# Sun Direct HD or Airtel HD?



## sarincv (Feb 14, 2011)

Hi everyone,

first of all is it worth to take an HD Set top box at this time as only few channels are availbale?

I was going thorugh websites of tata sky, dish tv, sun, Big TV and airtel. Tata sky does not provide HD services at present in my place, Kerala. Dish TV provides HD only if we subscribe to their platinum packs(~ Rs. 325). Big TV does not provide some regional channels. So removed these 3 from my list. 

Sun Provides Movies Now in addition to DD, NG ,Discovery and  some regional HD channels. 

ESPN and Star will be broadcasting in Full HD during this world cup and many other upcoming events and this is the primary reason I'm planning to take HD. But both Airtel and Sun has no plans to give these channels in HD as per the customer care people. Any idea about this?


----------



## gagan007 (Feb 14, 2011)

I think in Bangalore Airtel is broadcasting WC on ESPN and Star in HD too. Between Sun Direct and Airtel, you should choose the one which gives you more channels of your choice. Airtel may not have packages which suit your taste as Sun is more inclined towards catering South Indian viewers.

BTW I have no idea about Sun Direct's HD service...


----------



## sarincv (Feb 16, 2011)

But I got a reply from Airtel customer care that they won't be broadcasting ESPN/Star in HD during worldcup.

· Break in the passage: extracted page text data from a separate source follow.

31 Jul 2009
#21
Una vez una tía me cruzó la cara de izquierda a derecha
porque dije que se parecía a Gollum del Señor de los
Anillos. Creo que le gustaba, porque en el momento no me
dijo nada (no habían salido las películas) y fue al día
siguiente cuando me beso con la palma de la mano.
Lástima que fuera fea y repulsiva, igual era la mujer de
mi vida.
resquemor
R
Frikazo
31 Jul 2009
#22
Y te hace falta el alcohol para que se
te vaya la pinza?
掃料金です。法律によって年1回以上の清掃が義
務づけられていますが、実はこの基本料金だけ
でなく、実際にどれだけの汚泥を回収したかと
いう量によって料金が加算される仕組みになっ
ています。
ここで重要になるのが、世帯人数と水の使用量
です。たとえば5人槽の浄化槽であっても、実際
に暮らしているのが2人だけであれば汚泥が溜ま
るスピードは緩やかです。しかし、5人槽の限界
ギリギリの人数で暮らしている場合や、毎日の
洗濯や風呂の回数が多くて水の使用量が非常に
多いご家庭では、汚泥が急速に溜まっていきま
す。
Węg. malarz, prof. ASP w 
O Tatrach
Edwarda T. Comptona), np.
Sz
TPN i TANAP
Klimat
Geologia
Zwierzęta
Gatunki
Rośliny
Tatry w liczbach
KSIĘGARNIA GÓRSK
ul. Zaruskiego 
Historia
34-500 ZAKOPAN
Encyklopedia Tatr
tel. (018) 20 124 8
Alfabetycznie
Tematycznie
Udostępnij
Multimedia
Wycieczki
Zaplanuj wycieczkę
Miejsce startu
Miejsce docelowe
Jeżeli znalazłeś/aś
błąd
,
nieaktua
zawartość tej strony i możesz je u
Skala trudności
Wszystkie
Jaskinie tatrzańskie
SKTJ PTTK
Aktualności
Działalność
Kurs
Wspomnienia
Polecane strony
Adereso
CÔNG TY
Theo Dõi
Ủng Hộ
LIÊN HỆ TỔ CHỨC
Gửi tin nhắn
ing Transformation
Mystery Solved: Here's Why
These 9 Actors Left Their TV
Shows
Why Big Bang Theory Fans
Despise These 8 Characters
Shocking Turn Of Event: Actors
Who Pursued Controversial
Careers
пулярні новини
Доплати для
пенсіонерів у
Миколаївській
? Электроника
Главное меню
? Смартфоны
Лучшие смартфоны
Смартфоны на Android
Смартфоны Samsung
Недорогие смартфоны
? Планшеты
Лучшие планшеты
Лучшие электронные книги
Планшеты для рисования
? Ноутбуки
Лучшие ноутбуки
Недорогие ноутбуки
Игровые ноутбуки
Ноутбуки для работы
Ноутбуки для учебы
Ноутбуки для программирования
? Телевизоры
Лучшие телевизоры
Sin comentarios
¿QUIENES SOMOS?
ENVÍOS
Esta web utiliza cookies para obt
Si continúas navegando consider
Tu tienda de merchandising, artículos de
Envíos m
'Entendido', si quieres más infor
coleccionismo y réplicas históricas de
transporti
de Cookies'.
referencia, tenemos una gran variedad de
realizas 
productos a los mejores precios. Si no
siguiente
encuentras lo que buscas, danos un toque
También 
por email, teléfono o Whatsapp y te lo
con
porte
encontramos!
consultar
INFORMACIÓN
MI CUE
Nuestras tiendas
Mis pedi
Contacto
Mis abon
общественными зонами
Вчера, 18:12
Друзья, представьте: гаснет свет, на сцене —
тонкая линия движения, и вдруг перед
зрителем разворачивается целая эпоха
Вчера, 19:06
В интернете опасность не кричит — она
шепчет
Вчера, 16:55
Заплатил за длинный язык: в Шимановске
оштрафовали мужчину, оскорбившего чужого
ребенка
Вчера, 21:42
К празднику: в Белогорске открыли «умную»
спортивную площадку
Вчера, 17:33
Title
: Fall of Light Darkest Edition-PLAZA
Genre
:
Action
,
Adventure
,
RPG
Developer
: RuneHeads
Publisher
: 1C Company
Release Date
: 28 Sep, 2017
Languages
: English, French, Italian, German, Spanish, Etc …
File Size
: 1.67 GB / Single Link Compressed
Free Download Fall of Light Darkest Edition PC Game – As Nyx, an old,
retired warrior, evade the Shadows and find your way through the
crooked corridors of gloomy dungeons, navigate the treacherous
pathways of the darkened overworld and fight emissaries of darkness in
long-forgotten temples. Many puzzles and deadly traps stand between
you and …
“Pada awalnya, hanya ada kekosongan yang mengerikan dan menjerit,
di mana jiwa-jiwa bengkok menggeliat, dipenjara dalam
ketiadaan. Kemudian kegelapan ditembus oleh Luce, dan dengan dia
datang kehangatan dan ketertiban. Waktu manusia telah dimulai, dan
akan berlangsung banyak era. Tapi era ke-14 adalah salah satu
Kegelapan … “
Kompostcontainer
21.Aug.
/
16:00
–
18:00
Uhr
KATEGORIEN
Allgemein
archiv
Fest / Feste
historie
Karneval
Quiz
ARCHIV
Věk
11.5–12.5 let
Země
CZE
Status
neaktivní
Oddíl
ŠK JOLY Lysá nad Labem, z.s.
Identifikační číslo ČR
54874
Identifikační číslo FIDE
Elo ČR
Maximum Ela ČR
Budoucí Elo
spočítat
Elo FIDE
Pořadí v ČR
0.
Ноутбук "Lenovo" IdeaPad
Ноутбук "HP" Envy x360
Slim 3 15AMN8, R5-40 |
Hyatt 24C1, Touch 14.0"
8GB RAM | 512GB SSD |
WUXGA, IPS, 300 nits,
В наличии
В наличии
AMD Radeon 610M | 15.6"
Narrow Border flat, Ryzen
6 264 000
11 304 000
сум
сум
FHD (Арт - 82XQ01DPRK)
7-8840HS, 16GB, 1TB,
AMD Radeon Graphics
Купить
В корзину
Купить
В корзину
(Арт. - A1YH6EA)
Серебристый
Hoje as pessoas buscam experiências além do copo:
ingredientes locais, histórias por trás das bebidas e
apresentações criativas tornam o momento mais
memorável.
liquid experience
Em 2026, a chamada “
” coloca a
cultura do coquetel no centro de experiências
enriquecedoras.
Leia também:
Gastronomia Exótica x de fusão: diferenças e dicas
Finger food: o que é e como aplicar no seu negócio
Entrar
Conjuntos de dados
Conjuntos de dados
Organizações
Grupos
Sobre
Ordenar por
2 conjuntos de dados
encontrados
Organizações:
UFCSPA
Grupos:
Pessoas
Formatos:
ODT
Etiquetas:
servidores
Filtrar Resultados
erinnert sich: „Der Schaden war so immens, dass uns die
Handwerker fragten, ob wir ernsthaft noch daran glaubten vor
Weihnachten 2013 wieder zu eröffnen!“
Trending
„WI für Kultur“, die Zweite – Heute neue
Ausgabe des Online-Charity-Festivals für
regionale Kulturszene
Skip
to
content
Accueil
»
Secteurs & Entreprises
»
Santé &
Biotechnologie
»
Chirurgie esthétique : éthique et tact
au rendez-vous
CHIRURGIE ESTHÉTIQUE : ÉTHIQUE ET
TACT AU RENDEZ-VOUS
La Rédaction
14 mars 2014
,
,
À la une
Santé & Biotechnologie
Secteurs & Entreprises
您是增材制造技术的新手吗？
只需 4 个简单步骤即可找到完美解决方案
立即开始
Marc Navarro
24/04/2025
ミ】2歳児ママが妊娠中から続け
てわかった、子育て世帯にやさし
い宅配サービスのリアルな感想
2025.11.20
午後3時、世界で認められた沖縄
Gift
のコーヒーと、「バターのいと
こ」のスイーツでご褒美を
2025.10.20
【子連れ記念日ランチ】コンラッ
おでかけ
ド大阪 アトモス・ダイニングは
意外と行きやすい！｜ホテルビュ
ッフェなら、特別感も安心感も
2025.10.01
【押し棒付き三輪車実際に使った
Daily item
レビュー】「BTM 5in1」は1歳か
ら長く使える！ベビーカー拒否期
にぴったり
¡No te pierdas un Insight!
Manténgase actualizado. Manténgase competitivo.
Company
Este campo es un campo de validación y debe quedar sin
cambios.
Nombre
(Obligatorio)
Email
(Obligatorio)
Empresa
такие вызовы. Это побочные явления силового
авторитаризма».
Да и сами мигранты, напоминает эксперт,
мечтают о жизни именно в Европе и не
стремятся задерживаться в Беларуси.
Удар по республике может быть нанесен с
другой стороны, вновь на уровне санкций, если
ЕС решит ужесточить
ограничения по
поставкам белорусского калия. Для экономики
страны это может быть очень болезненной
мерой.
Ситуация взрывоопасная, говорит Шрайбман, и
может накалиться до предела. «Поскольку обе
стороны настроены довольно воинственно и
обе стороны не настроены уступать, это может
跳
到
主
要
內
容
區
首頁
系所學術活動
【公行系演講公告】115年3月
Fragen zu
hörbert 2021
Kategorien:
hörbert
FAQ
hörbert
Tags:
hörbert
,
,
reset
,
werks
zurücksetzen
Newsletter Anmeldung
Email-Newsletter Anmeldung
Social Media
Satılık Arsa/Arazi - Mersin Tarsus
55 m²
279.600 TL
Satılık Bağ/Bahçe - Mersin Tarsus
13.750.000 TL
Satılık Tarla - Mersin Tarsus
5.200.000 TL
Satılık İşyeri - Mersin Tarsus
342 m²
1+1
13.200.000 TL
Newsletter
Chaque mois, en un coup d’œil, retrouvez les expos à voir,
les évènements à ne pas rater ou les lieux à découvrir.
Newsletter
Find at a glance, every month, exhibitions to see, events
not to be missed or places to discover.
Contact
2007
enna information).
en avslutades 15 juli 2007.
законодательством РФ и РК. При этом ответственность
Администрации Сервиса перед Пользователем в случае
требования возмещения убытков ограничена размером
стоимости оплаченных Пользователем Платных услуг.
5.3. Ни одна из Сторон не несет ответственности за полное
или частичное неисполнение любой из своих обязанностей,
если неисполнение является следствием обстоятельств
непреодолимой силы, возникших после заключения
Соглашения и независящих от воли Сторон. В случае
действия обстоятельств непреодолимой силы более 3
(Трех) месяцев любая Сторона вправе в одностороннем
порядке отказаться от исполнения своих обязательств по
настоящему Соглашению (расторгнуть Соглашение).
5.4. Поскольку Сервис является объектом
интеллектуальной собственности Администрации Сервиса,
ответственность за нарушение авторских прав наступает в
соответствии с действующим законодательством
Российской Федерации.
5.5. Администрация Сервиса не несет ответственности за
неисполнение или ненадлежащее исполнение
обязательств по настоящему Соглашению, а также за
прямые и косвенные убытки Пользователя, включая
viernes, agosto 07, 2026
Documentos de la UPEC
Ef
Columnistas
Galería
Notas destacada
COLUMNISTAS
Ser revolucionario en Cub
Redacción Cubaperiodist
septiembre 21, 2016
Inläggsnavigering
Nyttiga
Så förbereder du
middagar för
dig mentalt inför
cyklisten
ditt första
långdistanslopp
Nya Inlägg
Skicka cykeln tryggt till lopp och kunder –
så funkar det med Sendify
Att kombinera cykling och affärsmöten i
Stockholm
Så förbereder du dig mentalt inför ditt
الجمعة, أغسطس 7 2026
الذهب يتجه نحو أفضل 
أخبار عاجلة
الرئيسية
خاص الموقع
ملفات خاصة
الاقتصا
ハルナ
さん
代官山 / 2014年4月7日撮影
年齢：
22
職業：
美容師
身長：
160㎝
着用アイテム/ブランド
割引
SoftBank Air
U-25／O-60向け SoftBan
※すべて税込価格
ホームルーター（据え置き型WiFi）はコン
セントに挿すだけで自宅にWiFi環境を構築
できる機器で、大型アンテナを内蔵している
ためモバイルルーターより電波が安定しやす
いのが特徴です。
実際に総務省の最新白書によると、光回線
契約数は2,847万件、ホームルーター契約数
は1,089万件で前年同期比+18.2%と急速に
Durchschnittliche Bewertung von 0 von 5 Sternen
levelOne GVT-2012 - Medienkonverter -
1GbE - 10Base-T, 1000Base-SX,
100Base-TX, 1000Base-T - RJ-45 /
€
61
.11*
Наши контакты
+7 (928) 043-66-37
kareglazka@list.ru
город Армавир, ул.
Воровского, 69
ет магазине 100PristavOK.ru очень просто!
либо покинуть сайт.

Package wise Airtel is better. It has all south channels too at reasonable price. But it's not offering HD channels except National Geographic where as Sun has Movies now, NG, Discovery, Doordarshan and 4 Tamil/Telugu channels....


----------



## kamal_saran (Mar 19, 2011)

no, bro airtel is offering some new hd channels. I have airtel dish at home. And yesterday they add some new hd channels, they are discovery world, movies now, espn,


----------